509. Fibonacci Number
The Fibonacci numbers, commonly denoted F(n) form a sequence, called the Fibonacci sequence, such that each number is the sum of the two preceding ones, starting from 0 and 1. That is,
F(0) = 0, F(1) = 1
F(N) = F(N - 1) + F(N - 2), for N > 1.
Given N, calculate F(N).
Example 1:
Input: 2
Output: 1
Explanation: F(2) = F(1) + F(0) = 1 + 0 = 1.
Example 2:
Input: 3
Output: 2
Explanation: F(3) = F(2) + F(1) = 1 + 1 = 2.
Example 3:
Input: 4
Output: 3
Explanation: F(4) = F(3) + F(2) = 2 + 1 = 3.
Note:
0 ≤ N ≤ 30.
Solution 1: Basic Recursion
class Solution:
def fib(self, N: int) -> int:
if N == 0:
return 0
if N == 1:
return 1
return self.fib(N - 1) + self.fib(N - 2)
This is the simplest possible solution, which uses recursion. The two base cases are if N == 0 and if N == 1. These are the situations in which we have no more work to do, and we can just return the value of N.
If N is greater that 0 or 1, then we have some extra work to do. We know that fib(N) == fib(N - 1) + fib(N - 2), so we return those numbers in our solution.
This solution works fine and is easy to understand, but if you dig deeper, its inefficiency becomes clear. It’s easier to spot with a visual: here is an image showing the chain of method calls if we try to calculate fib(6).
If we look at the general shape of the graph, we can see that each method call creates two more method calls beneath it. This leads to an exponential growth as we move down the tree, and an exponential time complexity of O(2 ^ n).
You can also see that many method calls are calculated multiple times. For instance, we calculate fib(3) three times, and each one creates 4 more methods. If we could simply store the value of fib(3), we could save ourselves a lot of additional computations.
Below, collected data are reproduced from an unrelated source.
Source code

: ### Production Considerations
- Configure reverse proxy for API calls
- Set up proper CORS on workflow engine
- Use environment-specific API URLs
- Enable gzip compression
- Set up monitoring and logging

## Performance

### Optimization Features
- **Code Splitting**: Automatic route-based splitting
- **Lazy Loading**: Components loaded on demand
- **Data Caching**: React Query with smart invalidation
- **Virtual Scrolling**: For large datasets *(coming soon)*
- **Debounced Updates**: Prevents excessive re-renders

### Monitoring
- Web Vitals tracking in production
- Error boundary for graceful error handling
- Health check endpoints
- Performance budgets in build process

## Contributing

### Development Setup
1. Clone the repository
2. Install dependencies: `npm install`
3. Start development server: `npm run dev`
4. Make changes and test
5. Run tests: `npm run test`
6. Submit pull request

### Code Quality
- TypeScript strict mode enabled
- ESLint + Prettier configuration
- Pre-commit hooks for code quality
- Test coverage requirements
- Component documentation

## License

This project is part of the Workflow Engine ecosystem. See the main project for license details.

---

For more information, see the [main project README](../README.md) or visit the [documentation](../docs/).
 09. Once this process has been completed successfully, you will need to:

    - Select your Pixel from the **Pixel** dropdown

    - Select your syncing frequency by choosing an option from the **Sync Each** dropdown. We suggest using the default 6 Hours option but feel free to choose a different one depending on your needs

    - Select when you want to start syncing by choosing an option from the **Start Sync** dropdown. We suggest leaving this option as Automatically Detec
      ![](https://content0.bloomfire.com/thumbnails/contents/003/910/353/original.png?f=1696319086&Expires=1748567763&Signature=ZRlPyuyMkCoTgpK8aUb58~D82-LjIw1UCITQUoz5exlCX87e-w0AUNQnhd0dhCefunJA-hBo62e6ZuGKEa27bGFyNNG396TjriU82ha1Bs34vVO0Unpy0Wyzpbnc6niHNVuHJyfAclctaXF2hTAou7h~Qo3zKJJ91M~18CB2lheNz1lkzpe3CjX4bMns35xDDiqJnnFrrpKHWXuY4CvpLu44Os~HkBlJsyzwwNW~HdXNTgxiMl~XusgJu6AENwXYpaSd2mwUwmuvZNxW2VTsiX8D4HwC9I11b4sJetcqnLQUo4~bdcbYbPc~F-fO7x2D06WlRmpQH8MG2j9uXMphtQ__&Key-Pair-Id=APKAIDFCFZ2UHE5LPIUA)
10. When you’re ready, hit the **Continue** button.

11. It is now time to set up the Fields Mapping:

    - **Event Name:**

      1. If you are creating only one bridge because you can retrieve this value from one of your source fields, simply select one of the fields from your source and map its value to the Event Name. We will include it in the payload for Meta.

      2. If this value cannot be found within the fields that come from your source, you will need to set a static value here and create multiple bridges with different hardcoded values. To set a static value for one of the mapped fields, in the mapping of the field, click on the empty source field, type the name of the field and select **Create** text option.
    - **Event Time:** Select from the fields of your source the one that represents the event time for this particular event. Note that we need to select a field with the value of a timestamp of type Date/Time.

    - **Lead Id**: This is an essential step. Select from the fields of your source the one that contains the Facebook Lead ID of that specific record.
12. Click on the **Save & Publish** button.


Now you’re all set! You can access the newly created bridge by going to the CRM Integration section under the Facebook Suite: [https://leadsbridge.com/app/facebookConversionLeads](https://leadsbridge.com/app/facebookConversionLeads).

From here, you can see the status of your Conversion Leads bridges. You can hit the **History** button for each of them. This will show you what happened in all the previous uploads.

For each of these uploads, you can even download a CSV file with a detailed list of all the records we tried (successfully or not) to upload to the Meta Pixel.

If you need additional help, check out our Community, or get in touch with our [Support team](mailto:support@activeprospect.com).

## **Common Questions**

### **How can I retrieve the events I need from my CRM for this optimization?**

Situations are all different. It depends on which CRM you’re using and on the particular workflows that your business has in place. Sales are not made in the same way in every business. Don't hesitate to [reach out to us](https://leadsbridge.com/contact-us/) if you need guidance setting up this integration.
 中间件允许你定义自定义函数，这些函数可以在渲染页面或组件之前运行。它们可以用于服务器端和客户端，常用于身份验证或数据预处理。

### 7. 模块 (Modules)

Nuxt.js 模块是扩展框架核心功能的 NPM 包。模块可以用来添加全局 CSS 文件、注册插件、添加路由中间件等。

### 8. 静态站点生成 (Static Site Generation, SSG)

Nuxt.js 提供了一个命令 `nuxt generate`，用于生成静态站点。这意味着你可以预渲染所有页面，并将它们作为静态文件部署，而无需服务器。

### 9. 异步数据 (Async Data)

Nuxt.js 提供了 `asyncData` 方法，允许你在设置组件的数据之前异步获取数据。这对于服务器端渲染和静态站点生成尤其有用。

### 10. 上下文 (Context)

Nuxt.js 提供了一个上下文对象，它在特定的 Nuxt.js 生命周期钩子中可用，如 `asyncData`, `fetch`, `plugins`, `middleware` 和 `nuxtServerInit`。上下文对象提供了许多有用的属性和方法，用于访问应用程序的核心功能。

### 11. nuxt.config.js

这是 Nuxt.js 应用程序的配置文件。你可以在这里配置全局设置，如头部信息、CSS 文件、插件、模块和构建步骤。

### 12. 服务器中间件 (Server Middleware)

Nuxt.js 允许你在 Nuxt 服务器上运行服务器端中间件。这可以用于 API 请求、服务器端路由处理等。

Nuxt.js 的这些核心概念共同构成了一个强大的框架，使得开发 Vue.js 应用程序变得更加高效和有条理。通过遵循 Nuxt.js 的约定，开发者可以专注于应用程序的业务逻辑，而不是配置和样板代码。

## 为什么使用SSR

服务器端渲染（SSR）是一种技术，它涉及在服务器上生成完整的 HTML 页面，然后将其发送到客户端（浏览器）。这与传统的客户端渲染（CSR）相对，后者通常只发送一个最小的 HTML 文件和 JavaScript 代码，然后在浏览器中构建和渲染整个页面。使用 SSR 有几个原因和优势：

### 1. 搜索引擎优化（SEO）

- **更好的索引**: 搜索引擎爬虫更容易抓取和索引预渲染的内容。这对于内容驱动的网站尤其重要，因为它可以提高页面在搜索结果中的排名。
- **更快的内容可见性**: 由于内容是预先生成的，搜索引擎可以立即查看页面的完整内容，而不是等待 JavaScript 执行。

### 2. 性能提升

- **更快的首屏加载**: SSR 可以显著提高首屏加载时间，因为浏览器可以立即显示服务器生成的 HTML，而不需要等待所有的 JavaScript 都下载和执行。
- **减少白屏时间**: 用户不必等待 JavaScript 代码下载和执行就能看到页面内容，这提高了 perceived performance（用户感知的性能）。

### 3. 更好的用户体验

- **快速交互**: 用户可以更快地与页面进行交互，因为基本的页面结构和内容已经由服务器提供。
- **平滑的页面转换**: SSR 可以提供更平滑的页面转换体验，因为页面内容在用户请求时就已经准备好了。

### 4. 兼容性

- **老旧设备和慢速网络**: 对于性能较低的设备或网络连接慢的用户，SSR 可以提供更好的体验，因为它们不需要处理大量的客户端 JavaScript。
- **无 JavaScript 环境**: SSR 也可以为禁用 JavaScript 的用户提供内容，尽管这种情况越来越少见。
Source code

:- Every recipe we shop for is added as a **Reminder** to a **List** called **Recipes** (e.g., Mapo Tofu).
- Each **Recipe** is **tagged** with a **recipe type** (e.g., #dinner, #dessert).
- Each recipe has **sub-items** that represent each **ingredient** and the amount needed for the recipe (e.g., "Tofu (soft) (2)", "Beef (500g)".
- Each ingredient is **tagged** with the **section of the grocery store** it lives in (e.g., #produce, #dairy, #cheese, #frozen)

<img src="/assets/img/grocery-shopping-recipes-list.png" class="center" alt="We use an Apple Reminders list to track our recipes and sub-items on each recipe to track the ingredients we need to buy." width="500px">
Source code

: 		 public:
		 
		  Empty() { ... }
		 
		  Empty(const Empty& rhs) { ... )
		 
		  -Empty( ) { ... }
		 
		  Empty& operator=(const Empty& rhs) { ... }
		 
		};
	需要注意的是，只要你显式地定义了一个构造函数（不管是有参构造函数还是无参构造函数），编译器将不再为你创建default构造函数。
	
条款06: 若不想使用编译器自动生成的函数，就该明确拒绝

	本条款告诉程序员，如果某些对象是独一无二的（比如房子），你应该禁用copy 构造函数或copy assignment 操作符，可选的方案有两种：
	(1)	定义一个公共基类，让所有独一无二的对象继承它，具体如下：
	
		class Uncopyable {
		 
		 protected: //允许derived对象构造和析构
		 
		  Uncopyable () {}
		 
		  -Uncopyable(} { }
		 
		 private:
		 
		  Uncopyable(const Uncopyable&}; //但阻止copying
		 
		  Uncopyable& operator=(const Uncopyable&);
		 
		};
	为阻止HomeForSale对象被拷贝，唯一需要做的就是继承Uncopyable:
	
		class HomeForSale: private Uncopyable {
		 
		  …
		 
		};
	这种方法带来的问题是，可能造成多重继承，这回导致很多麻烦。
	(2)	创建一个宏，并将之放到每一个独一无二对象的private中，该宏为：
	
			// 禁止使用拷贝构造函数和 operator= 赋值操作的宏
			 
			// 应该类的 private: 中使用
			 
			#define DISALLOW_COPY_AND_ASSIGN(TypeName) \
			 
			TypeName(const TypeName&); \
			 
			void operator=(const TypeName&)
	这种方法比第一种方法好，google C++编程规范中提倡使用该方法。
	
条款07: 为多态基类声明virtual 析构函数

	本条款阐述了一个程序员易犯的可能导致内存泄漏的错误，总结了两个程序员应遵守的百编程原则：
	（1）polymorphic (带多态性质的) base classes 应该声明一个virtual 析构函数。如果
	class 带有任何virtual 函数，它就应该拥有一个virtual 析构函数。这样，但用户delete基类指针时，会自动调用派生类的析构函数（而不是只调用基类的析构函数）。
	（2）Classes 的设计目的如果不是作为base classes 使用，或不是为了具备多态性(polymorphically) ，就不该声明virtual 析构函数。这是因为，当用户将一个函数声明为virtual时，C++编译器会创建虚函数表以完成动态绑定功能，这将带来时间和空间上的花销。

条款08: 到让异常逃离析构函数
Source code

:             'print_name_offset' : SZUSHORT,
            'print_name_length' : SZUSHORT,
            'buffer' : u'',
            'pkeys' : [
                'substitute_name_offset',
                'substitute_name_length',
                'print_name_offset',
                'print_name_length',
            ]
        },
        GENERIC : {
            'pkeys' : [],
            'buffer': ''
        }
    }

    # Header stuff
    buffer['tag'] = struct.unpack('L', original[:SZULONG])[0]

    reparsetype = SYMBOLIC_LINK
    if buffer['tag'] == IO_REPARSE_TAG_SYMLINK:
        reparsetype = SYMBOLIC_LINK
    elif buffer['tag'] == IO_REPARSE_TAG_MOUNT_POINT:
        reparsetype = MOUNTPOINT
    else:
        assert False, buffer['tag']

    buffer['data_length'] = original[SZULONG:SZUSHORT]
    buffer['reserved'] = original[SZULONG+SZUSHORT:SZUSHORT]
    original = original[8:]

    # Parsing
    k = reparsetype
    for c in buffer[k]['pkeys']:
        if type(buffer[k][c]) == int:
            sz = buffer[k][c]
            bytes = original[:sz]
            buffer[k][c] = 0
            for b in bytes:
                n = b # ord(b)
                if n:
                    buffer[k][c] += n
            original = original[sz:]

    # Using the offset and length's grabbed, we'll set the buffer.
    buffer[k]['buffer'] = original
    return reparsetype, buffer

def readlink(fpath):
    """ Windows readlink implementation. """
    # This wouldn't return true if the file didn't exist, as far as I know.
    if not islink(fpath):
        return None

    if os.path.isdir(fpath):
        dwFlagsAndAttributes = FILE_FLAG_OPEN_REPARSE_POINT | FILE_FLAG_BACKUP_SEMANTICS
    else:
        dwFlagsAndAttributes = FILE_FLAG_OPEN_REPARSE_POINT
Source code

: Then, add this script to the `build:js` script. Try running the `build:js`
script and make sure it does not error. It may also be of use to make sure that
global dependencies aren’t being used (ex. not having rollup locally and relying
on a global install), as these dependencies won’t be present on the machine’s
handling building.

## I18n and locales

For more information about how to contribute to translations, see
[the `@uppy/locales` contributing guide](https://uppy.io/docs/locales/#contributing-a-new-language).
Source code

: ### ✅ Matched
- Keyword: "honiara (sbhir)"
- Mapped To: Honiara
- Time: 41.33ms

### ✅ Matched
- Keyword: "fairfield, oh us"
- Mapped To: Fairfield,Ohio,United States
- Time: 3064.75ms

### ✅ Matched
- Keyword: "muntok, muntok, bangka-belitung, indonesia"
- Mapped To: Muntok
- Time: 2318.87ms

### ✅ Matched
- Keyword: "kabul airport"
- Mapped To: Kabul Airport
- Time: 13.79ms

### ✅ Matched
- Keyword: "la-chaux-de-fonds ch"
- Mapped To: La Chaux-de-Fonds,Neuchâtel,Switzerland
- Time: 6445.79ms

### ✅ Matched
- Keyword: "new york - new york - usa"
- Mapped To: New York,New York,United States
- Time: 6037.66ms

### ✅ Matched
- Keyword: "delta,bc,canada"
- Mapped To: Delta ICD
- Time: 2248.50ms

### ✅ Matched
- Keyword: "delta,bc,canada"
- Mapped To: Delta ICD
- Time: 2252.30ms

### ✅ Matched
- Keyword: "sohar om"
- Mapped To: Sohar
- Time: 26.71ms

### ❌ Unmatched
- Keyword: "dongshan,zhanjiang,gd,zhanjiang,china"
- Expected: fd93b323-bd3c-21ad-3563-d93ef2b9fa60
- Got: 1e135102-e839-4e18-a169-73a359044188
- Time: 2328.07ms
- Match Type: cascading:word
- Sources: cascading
As slow as this solution may be, it is still good enough to pass the Leetcode test cases. However, that is because they only test our code with 0 <= N <= 30. If we even barely increase N to 40, our solution is too slow. So, we look for a faster way.
Solution 2: Memoization
class Solution:
cache = {
0: 0,
1: 1
}
def fib(self, N: int) -> int:
if N not in self.cache:
self.cache[N] = self.fib(N - 1) + self.fib(N - 2)
return self.cache[N]
Memoization is basically a fancy word for storing the result of a method call so that we don’t have to re-calculate it later. In this solution, we create a cache to store the result from each fib call.
This brings our time complexity down to something reasonable, and runs much faster.
Solution 3: Bottom-Up DP
class Solution:
def fib(self, N: int) -> int:
if N < 2:
return N
dp = [0] * (N + 1)
dp[0] = 0
dp[1] = 1
for i in range(2, N + 1):
dp[i] = dp[i - 1] + dp[i - 2]
return dp[N]
“Bottom-Up” in this case means that, unlike with our recursive solution, we start with the lowest values, 1 and 0. We then build our way up to the desired value of N, which is our final solution.
This is the most efficient solution we’ve seen so far. It has time complexity of O(n), as well as space efficiency of O(n). However, there is one more solution that works in O(1) time AND space.
Solution 4: Massive Brain 🤯
# Contributed by LeetCode user mereck.
class Solution:
def fib(self, N):
golden_ratio = (1 + 5 ** 0.5) / 2
return int((golden_ratio ** N + 1) / 5 ** 0.5)
I have no clue how this math actually works, I actually just ripped this solution off of Leetcode. It uses math, so I don’t really understand it. But you can use the Golden Ratio (math thing) to solve this instantly.